Problem details — Find each line below that includes "RIVM", then copy it.

------ Records to use ------

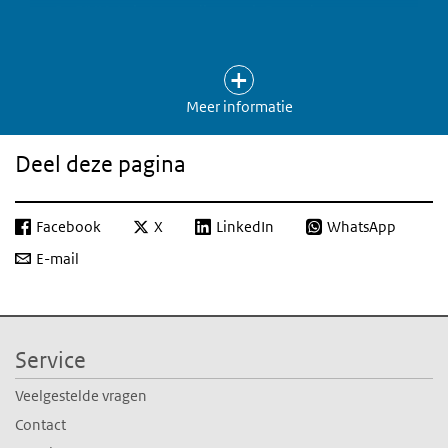
RIVM. Loketgezondleven.nl. Gezonde
wijkaanpak. Bilthoven: Rijksinstituut voor
Volksgezondheid en Milieu (RIVM). Website
Over Referenties
bezocht op 30-mei 2018.
https://www.loketgezondleven.nl/gezonde-
Meer informatie
(externe link)
gemeente/gezonde-wijkaanpak
Storm, I. Towards a HiAP cycle: Health in All
Deel deze pagina
Policies as a practice-based improvement
process. Amsterdam: Vrije Universiteit
Facebook
Amsterdam. 2016.
X
LinkedIn
WhatsApp
(externe l
http://dare.ubvu.vu.nl/handle/1871/54580
E-mail
van der Heide I, Snoeijs SP, Boerma WGW,
Schellevis FG, Rijken MP. How to strengthen
patientcentredness in caring for people with
multimorbidity in Europe? Policy brief 22.
Service
Utrecht:
NIVEL
& Berlijn: TU Berlijn. 2016.
http://www.euro.who.int/__data/assets/pdf_file/0008
Veelgestelde vragen
(externe link)
ua…
Contact
Wosko P & Ruppe G (editors). Integrated care for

------

Answer below —
RIVM. Loketgezondleven.nl. Gezonde
Volksgezondheid en Milieu (RIVM). Website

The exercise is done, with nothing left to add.